CBP officers have just about seen it all-bird heads, charred monkeys, cat skins, giant African snails, endangered sea turtle eggs, jugs of dead scorpions, even 14 live birds from Vietnam, stashed inside an airline passenger's pant legs.

"We've had people come in from Africa with bird heads concealed inside soap," possibly for a voodoo ceremony, Sapp says. And why giant African snails? Folks sometimes boil them and drink the broth, which is believed to have healing properties, he adds.

So, if you're thinking about stowing that special souvenir "know before you go," says the message on CBP.gov, which lists in its travel section what you should leave behind.

On a typical day in fiscal 2009 Customs and Border Protection processed 989,689 passengers and pedestrians at U.S. ports of entry. CBP officers seized 6,643 pounds of narcotics; $300,582 in illicit or undeclared currency; 4,291 prohibited plant, meat and animal by-products; and 454 agricultural pests.

-Susan Fourney

Sustaining Sustainability

Thanks to President Obama's requirement that all government agencies publish strategic sustainability performance plans, we now have a clearer picture of how agencies are meeting ambitious targets to cut energy consumption and pollution.

Many of the steps feds are taking are no-brainers, like turning off lights and computers at the end of the workday, or setting printers to use both sides of a piece of paper. They're also pursuing a lot of high-tech solutions to reduce energy consumption. The Air Force and the Navy, for example, are aggressively testing renewable jet fuels developed from plant oil to power combat aircraft. Not to be outdone in the category of environmentally friendlier weapons, the Army is developing a hybrid combat vehicle.

Like many agencies, the Veterans Affairs Department is pursuing more solar projects. One that caught our eye is a carport mounted with a 2.9-megawatt solar electric system for the Southern Arizona VA Health Care System in Tucson. Angiolo Laviziano, chief executive officer of REC Solar, the company building the project, says such carports, sometimes called solar ports, are increasingly popular because they have dual benefits-they produce electricity and provide shade. VA's is the largest solar port in the United States, he said.

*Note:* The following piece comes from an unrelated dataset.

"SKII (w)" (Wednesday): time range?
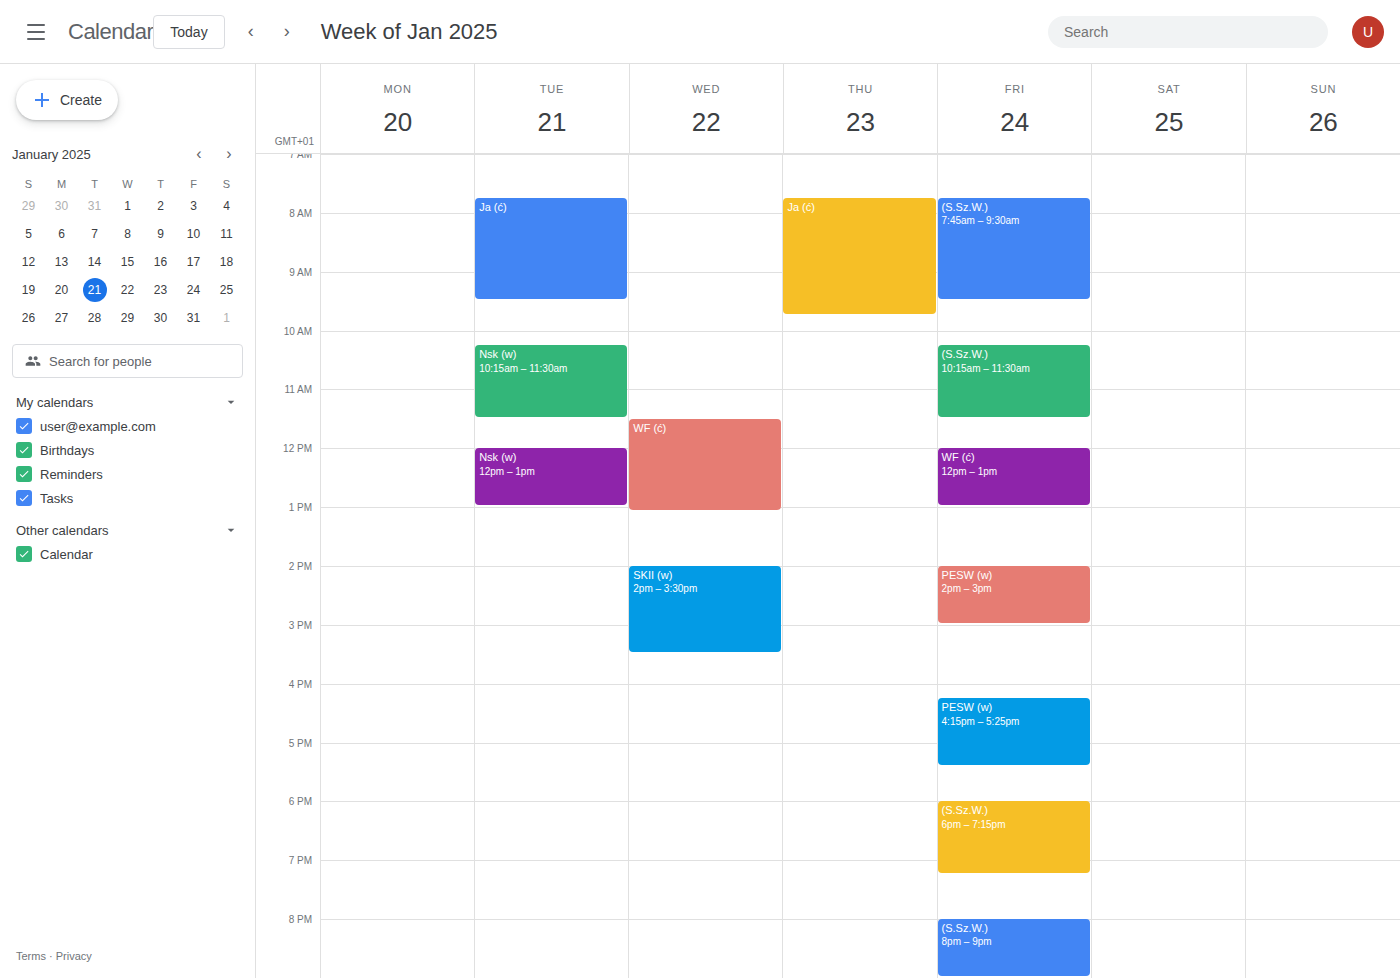
2:00 PM to 3:30 PM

"I actually believe that in the next three to four years we will see a concurrence where we will have solar carports coming as a package with electric car-charging stations," Laviziano says. If that's the case, then feds soon could gain a new employee benefit-electric car recharging.

-Katherine McIntire Peters

Paying a Premium

Sticker shock hit federal workers when the Office of Personnel Management in October announced a 7.2 percent increase in the average employee's contribution to health insurance-a pattern officials have attributed to rising health care costs, an aging workforce and new benefits.

The Federal Employees Health Benefits Program in 2010 increased coverage for out-of-network mental health care, and participants in 2011 will see tobacco cessation programs, no-cost preventive screenings and extended coverage for dependents until age 26.